А эта и называется как-то смешно — по песку, да еще с добавлением «Ново…». А никакого песка вокруг — ни нового, ни старого — и в помине нет. Не считая того, что во дворы привозят: в песочницы специально для малышей.

Так это всюду привозят, и на Пресню и на Кутузовку. В такой песок и я играл, когда мне четыре года было и мы сюда переехали.

Десять лет мы живем на этой улице, и я привык к ней, как к дому своему и школе, как привыкаешь ко всему, к чему надо привыкать.

Можно ли любить школу? Я люблю школу, класс, уроки, учебники, отметки… Смешно, верно! Я люблю, он любит, ты любишь… Надо, просто надо, и все тут. Это не кино какое-никакое и не футбол или хорошая книжка!

И дом? Тоже смешно — любить дом! Хотя дом не школа, и, может быть, мне даже нравится дома, но любить?

А улицу — любить?

— Все-таки больше всех люблю нашу улицу! И какие мы мудрецы, что тогда на Ломоносовский не поехали!

Это отец говорит матери. Уже много лет говорит.

А по мне, хоть и Ломоносовский. Был там. Тоже улица. И ничуть не хуже нашей.

— Я вечером, как сверну к нам, так вся усталость исчезает. Честное слово, лучше нашей улицы нет!

Это уже мать говорит отцу. Тоже много лет подряд.

А в прошлом или позапрошлом году, не помню, совсем интересно получилось.

Приехал к отцу товарищ из Филадельфии, с которым они подружились, когда отец в Америке был. Говорили о разном, а потом вдруг о нашей улице. Американец все спрашивал отца, о чем бы ему написать. Видно, журналист он был или писатель. Вот и просил отца подсказать, как и что лучше написать о Москве.

— Зачем лучше? Не надо, Гарри, лучше. Возьми просто нашу улицу. Обычная улица в Москве, а все же самая лучшая. Хочешь, давай я отпрошусь с работы, пойдем вместе. Статистику возьмем: кто живет на одной улице, что находится на ней. Увидишь, что плохо у нас, что хорошо. По квартирам побродим, по магазинам, по детским садам, школам. Это тебе не Красная площадь, о которой сто тысяч раз писали, и не улица Горького. Но давай. Клянусь, отличные будут очерки для Америки…
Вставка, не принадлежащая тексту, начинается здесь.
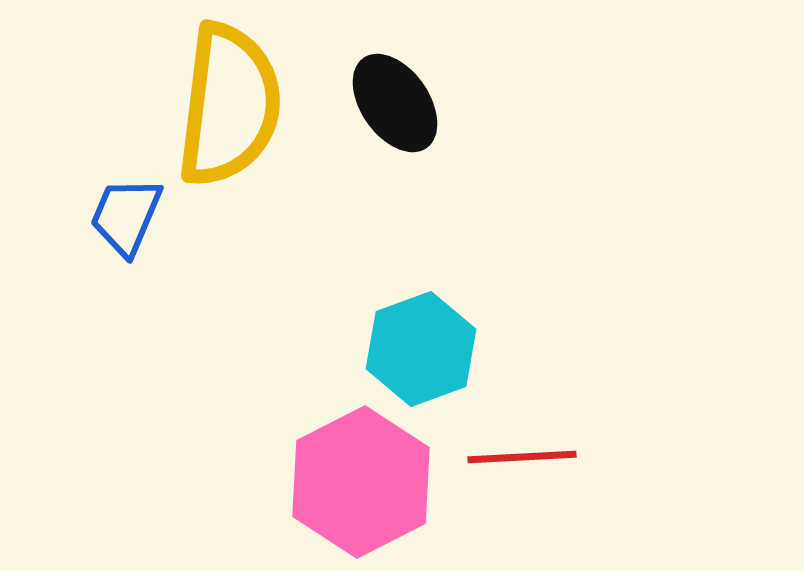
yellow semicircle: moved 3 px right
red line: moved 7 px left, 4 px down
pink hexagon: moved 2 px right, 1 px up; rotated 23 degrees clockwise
— О-о! Это очень заманчиво! — произнес американец.

И они трое суток ходили с отцом по нашей улице. Трое суток!

Странные люди! Ну, лучшая и лучшая, пусть будет так! А мне-то это, в общем, все равно. Улица и улица…

* * *

Я по делу и просто так выхожу на улицу.

Просто так — реже, когда делать нечего. По делу — школа, магазин, почта, кино, химчистка, комбинат бытового обслуживания — для починки ботинок.

Просто так. Ни для чего.

— Пойду погуляю, — сказал я матери.

— Пойди, пойди, а то ты совсем воздухом не дышишь, — согласилась она. — Но к восьми возвращайся. Папа звонил, он задерживается до восьми. Ужинать будем…

— Вернусь.

Во дворе ребят не было, кроме малышей. Одного заметил — великовозрастного девятиклассника Вольку Карпова, свернул в сторону. Не люблю таких, как он. Сам не ребенок, а анекдотики Волькины и бесконечные его «предки», «девочки во-во», «все люди шизофреники» надоели. Как хунвэйбин какой-то! Ладно хоть, что он не в нашей школе учится…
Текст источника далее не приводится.